Through the forty years of reform and opening up the evolution of China’s HDI has followed a remarkable path; income has risen rapidly, but the other components of Human Development have risen strongly as well.

  • In 1990 China was still a low HDI country, but HDI had climbed to 0.501, putting China #103 in HDI out of 144 countries in the first global HDI table.  65.85% of that increase was from the surge in income following reform and opening up.
  • By 2000 China’s HDI had climbed to .594, #111 out of 172 countries.  China had now entered the ranks of middle HDI countries.
  • In 2010 China’s HDI was .706, and China ranked 99 out of 188 countries.
  • Latest UN data show that in 2017 China’s HDI was .752, 86 out of 189 countries. China’s HDI is now approaching .8, the High Human Development threshold. From 2010-2017 43.7% of China’s improvement in HDI came from improvements in education, a clear reflection of China’s refocusing of policies in recent years from speed of growth to quality of growth.

Since 1978, China’s HDI has increased by an average of 1.6% per year, an extraordinary achievement. The handful of other countries with comparably rapid HDI growth all started much lower and are still much lower than China. This improvement in HDI reflects some of the greatest strengths that China utilized in crafting its path through the reform and opening up era.  Development planning has been comprehensive and broad, not just focused on one goal such as GDP but taking a full set of key challenges into plans and policies. 

Inclusiveness has also been a priority; GDP growth was rooted in policies that allowed all of China’s population to share in it, through providing access to social services, markets, infrastructure.

Of course, China still has some distance to go to catch up with high human development countries, and especially the 58 countries who are classified as very high human development countries.  But here is an interesting fact: since the first global report in 1990 China has risen past 31 countries whose HDI was higher than China’s then.  Not one country in the world that was ranked below China in 1990 has overtaken China.

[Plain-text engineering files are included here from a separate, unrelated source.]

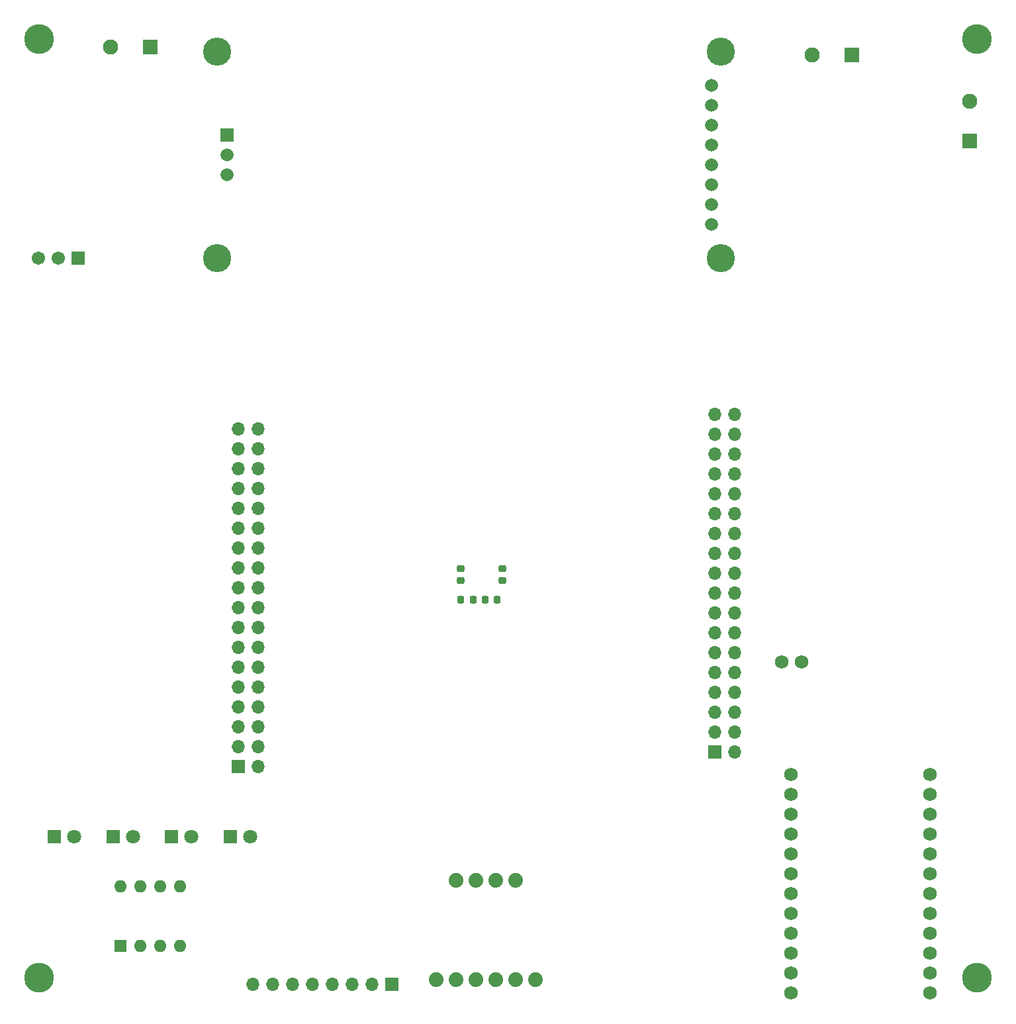
<source format=gbr>
%TF.GenerationSoftware,KiCad,Pcbnew,8.0.5*%
%TF.CreationDate,2025-01-29T09:14:24-07:00*%
%TF.ProjectId,Senior_Project_Schematic_Design,53656e69-6f72-45f5-9072-6f6a6563745f,rev?*%
%TF.SameCoordinates,Original*%
%TF.FileFunction,Soldermask,Bot*%
%TF.FilePolarity,Negative*%
%FSLAX46Y46*%
G04 Gerber Fmt 4.6, Leading zero omitted, Abs format (unit mm)*
G04 Created by KiCad (PCBNEW 8.0.5) date 2025-01-29 09:14:24*
%MOMM*%
%LPD*%
G01*
G04 APERTURE LIST*
G04 Aperture macros list*
%AMRoundRect*
0 Rectangle with rounded corners*
0 $1 Rounding radius*
0 $2 $3 $4 $5 $6 $7 $8 $9 X,Y pos of 4 corners*
0 Add a 4 corners polygon primitive as box body*
4,1,4,$2,$3,$4,$5,$6,$7,$8,$9,$2,$3,0*
0 Add four circle primitives for the rounded corners*
1,1,$1+$1,$2,$3*
1,1,$1+$1,$4,$5*
1,1,$1+$1,$6,$7*
1,1,$1+$1,$8,$9*
0 Add four rect primitives between the rounded corners*
20,1,$1+$1,$2,$3,$4,$5,0*
20,1,$1+$1,$4,$5,$6,$7,0*
20,1,$1+$1,$6,$7,$8,$9,0*
20,1,$1+$1,$8,$9,$2,$3,0*%
G04 Aperture macros list end*
%ADD10C,3.600000*%
%ADD11R,1.665000X1.665000*%
%ADD12C,1.665000*%
%ADD13R,1.710000X1.710000*%
%ADD14C,1.710000*%
%ADD15R,1.950000X1.950000*%
%ADD16C,1.950000*%
%ADD17C,1.879600*%
%ADD18R,1.800000X1.800000*%
%ADD19C,1.800000*%
%ADD20C,3.810000*%
%ADD21R,1.700000X1.700000*%
%ADD22O,1.700000X1.700000*%
%ADD23C,1.752600*%
%ADD24R,1.600000X1.600000*%
%ADD25O,1.600000X1.600000*%
%ADD26RoundRect,0.225000X-0.250000X0.225000X-0.250000X-0.225000X0.250000X-0.225000X0.250000X0.225000X0*%
%ADD27RoundRect,0.225000X-0.225000X-0.250000X0.225000X-0.250000X0.225000X0.250000X-0.225000X0.250000X0*%
%ADD28RoundRect,0.225000X0.225000X0.250000X-0.225000X0.250000X-0.225000X-0.250000X0.225000X-0.250000X0*%
G04 APERTURE END LIST*
D10*
%TO.C,Radar*%
X263800000Y-43610000D03*
X263800000Y-70010000D03*
X328200000Y-43610000D03*
X328200000Y-70010000D03*
D11*
X265000000Y-54270000D03*
D12*
X265000000Y-56810000D03*
X265000000Y-59350000D03*
X327000000Y-47920000D03*
X327000000Y-50460000D03*
X327000000Y-53000000D03*
X327000000Y-55540000D03*
X327000000Y-58080000D03*
X327000000Y-60620000D03*
X327000000Y-63160000D03*
X327000000Y-65700000D03*
%TD*%
D13*
%TO.C,PS1*%
X246000000Y-70000000D03*
D14*
X243460000Y-70000000D03*
X240920000Y-70000000D03*
%TD*%
D15*
%TO.C,Light 2*%
X360000000Y-55000000D03*
D16*
X360000000Y-49920000D03*
%TD*%
D17*
%TO.C,U1*%
X291762000Y-162319000D03*
X294302000Y-162319000D03*
X296842000Y-162319000D03*
X299382000Y-162319000D03*
X301922000Y-162319000D03*
X304462000Y-162319000D03*
X294302000Y-149619000D03*
X296842000Y-149619000D03*
X299382000Y-149619000D03*
X301922000Y-149619000D03*
%TD*%
D18*
%TO.C,D2*%
X250460000Y-144000000D03*
D19*
X253000000Y-144000000D03*
%TD*%
D18*
%TO.C,D4*%
X265460000Y-144000000D03*
D19*
X268000000Y-144000000D03*
%TD*%
D20*
%TO.C,REF\u002A\u002A*%
X241000000Y-42000000D03*
%TD*%
%TO.C,REF\u002A\u002A*%
X361000000Y-42000000D03*
%TD*%
%TO.C,*%
X361000000Y-162000000D03*
%TD*%
D15*
%TO.C,Light 1*%
X345000000Y-44000000D03*
D16*
X339920000Y-44000000D03*
%TD*%
D21*
%TO.C,J6*%
X266460000Y-135000000D03*
D22*
X269000000Y-135000000D03*
X266460000Y-132460000D03*
X269000000Y-132460000D03*
X266460000Y-129920000D03*
X269000000Y-129920000D03*
X266460000Y-127380000D03*
X269000000Y-127380000D03*
X266460000Y-124840000D03*
X269000000Y-124840000D03*
X266460000Y-122300000D03*
X269000000Y-122300000D03*
X266460000Y-119760000D03*
X269000000Y-119760000D03*
X266460000Y-117220000D03*
X269000000Y-117220000D03*
X266460000Y-114680000D03*
X269000000Y-114680000D03*
X266460000Y-112140000D03*
X269000000Y-112140000D03*
X266460000Y-109600000D03*
X269000000Y-109600000D03*
X266460000Y-107060000D03*
X269000000Y-107060000D03*
X266460000Y-104520000D03*
X269000000Y-104520000D03*
X266460000Y-101980000D03*
X269000000Y-101980000D03*
X266460000Y-99440000D03*
X269000000Y-99440000D03*
X266460000Y-96900000D03*
X269000000Y-96900000D03*
X266460000Y-94360000D03*
X269000000Y-94360000D03*
X266460000Y-91820000D03*
X269000000Y-91820000D03*
%TD*%
D20*
%TO.C,REF\u002A\u002A*%
X241000000Y-162000000D03*
%TD*%
D15*
%TO.C,Load Voltage*%
X255185000Y-43000000D03*
D16*
X250105000Y-43000000D03*
%TD*%
D23*
%TO.C,U3*%
X354960000Y-163970000D03*
X354960000Y-161430000D03*
X354960000Y-158890000D03*
X354960000Y-156350000D03*
X354960000Y-153810000D03*
X354960000Y-151270000D03*
X354960000Y-148730000D03*
X354960000Y-146190000D03*
X354960000Y-143650000D03*
X354960000Y-141110000D03*
X354960000Y-138570000D03*
X354960000Y-136030000D03*
X337180000Y-163970000D03*
X337180000Y-161430000D03*
X337180000Y-158890000D03*
X337180000Y-156350000D03*
X337180000Y-153810000D03*
X337180000Y-151270000D03*
X337180000Y-148730000D03*
X337180000Y-146190000D03*
X337180000Y-143650000D03*
X337180000Y-141110000D03*
X337180000Y-138570000D03*
X337180000Y-136030000D03*
X338529000Y-121615000D03*
X335989000Y-121615000D03*
%TD*%
D18*
%TO.C,D1*%
X242960000Y-144000000D03*
D19*
X245500000Y-144000000D03*
%TD*%
D21*
%TO.C,J5*%
X327460000Y-133160000D03*
D22*
X330000000Y-133160000D03*
X327460000Y-130620000D03*
X330000000Y-130620000D03*
X327460000Y-128080000D03*
X330000000Y-128080000D03*
X327460000Y-125540000D03*
X330000000Y-125540000D03*
X327460000Y-123000000D03*
X330000000Y-123000000D03*
X327460000Y-120460000D03*
X330000000Y-120460000D03*
X327460000Y-117920000D03*
X330000000Y-117920000D03*
X327460000Y-115380000D03*
X330000000Y-115380000D03*
X327460000Y-112840000D03*
X330000000Y-112840000D03*
X327460000Y-110300000D03*
X330000000Y-110300000D03*
X327460000Y-107760000D03*
X330000000Y-107760000D03*
X327460000Y-105220000D03*
X330000000Y-105220000D03*
X327460000Y-102680000D03*
X330000000Y-102680000D03*
X327460000Y-100140000D03*
X330000000Y-100140000D03*
X327460000Y-97600000D03*
X330000000Y-97600000D03*
X327460000Y-95060000D03*
X330000000Y-95060000D03*
X327460000Y-92520000D03*
X330000000Y-92520000D03*
X327460000Y-89980000D03*
X330000000Y-89980000D03*
%TD*%
D21*
%TO.C,J1*%
X286080000Y-162900000D03*
D22*
X283540000Y-162900000D03*
X281000000Y-162900000D03*
X278460000Y-162900000D03*
X275920000Y-162900000D03*
X273380000Y-162900000D03*
X270840000Y-162900000D03*
X268300000Y-162900000D03*
%TD*%
D24*
%TO.C,SW1*%
X251380000Y-158000000D03*
D25*
X253920000Y-158000000D03*
X256460000Y-158000000D03*
X259000000Y-158000000D03*
X259000000Y-150380000D03*
X256460000Y-150380000D03*
X253920000Y-150380000D03*
X251380000Y-150380000D03*
%TD*%
D18*
%TO.C,D3*%
X257960000Y-144000000D03*
D19*
X260500000Y-144000000D03*
%TD*%
D26*
%TO.C,C4*%
X294900000Y-109725000D03*
X294900000Y-111275000D03*
%TD*%
%TO.C,C2*%
X300300000Y-109725000D03*
X300300000Y-111275000D03*
%TD*%
D27*
%TO.C,C3*%
X298025000Y-113700000D03*
X299575000Y-113700000D03*
%TD*%
D28*
%TO.C,C5*%
X296500000Y-113700000D03*
X294950000Y-113700000D03*
%TD*%
M02*

</source>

Given the government’s ever greater emphasis on quality of life as its central goal, rather than speed of growth, I am confident in predicting that before China becomes an upper income country it will become a High Human Development Country.  That will be another moment to celebrate in China; we at UNDP will host the event!

As China looks forward to more decades of development we should note that the many innovations in the HDI that have been created, to supplement it by reflecting new challenges that humanity faces.  There is an inequality-adjusted HDI reflecting development gaps between population groups.  Although the Chinese government is rightly focusing a great deal of attention today on reducing inequality, China’s global ranking in the inequality-adjusted HDI is 81, already higher than its basic HDI ranking.  There is also a Gender Development Index, the GDI, which compares male and female HDIs.  China falls into the second group of countries in terms of GDI, just as it is not yet in the high HDI group.

As the world pursues the 2030 Sustainable Development Agenda there is an active global discourse about refining our indicators for measuring development, including proposals to incorporate environmental issues.  I hope that all present here today will actively join in that discussion, as China’s remarkable achievements and equally remarkable goals for further development can both benefit from and contribute greatly to it.

Still, the HDI will not be easy to replace, as a clear, understandable and far better alternative to GDP as the yardstick by which we measure development.  I am delighted to congratulate our Chinese friends and colleagues today for China’s extremely impressive progress in broad human development since Deng Xiaoping and his colleagues launched reform and opening up in China in 1978, and to promise our support to your efforts to achieve even greater results for China’s people in the future.